### Istruzioni di lavoro:
(1) Nel brano sulla Libia, quali due temi assorbono l'attenzione della politica estera?
(2) Trascrivi dal brano sulla Libia il passo che va da "L’INCONTRO A PALAZZO" a "pacificare la zona.".

Il dossier Libia torna sul tavolo di Palazzo Chigi. Nonostante l’attenzione in politica estera sia assorbita dall’accordo preliminare sul nucleare iraniano e dall’imminente visita del presidente russo Vladimir Putin, le tensioni e le violenze che attraversano Tripoli preoccupano il governo, interessato da vicino per gli stretti vincoli economici – e soprattutto energetici – che legano il nostro Paese all’altra sponda del Mediterraneo.
L’INCONTRO A PALAZZO CHIGI
A tal proposito oggi si è tenuta una riunione presso la presidenza del Consiglio per discutere sul da farsi. L’incontro è avvenuto tra il premier Enrico Letta, il ministro della Difesa Mario Mauro, quello degli Esteri Emma Bonino e i rispettivi consiglieri diplomatici. Ma è ancora incerto un intervento diretto dell’Italia per pacificare la zona.

### Dati estratti:
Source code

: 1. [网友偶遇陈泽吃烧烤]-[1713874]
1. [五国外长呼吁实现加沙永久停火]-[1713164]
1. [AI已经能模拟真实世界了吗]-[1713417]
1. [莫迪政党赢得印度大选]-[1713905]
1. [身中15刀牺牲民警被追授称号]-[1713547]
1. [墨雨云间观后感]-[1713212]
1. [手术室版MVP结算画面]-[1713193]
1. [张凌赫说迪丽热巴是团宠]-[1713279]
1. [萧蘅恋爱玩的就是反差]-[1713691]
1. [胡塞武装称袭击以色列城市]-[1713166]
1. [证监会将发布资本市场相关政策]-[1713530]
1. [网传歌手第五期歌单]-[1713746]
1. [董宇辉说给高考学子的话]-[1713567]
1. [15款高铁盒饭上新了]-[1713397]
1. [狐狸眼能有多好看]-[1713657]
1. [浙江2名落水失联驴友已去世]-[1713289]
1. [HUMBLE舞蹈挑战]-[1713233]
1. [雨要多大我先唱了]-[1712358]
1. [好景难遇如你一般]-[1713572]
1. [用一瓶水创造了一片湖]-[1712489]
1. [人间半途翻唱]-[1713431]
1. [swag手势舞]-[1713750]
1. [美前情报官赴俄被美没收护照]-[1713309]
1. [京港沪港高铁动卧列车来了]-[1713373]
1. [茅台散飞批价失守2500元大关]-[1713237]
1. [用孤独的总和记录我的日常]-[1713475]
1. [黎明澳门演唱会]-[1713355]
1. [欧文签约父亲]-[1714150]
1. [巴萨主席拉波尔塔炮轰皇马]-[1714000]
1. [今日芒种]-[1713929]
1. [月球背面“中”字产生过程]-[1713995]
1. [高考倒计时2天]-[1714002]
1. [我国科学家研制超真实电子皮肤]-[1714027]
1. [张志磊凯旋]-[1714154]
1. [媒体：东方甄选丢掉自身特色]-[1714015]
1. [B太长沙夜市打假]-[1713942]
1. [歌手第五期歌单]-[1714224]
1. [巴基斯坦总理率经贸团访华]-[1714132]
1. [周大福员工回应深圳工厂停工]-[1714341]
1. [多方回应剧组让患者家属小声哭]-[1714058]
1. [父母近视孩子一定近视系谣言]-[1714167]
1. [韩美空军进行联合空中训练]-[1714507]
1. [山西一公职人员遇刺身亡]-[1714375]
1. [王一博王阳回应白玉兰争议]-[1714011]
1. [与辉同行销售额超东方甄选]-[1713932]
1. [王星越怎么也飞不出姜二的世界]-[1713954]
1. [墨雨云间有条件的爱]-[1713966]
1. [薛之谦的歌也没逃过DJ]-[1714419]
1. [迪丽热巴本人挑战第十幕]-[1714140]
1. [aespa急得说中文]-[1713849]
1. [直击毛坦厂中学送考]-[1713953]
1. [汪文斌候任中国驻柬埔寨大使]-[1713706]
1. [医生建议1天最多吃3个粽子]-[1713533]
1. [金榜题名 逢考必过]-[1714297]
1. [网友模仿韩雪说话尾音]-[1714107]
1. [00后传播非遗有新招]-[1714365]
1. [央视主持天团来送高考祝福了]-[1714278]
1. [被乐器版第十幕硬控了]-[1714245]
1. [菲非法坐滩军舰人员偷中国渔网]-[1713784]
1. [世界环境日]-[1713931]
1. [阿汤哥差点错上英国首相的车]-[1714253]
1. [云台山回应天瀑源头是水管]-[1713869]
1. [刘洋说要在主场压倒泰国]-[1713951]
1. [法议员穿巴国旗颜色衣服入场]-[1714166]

### Risposte corrette:
(1) L'accordo preliminare sul nucleare iraniano e l'imminente visita del presidente russo Vladimir Putin.

(2)
L’INCONTRO A PALAZZO CHIGI
A tal proposito oggi si è tenuta una riunione presso la presidenza del Consiglio per discutere sul da farsi. L’incontro è avvenuto tra il premier Enrico Letta, il ministro della Difesa Mario Mauro, quello degli Esteri Emma Bonino e i rispettivi consiglieri diplomatici. Ma è ancora incerto un intervento diretto dell’Italia per pacificare la zona.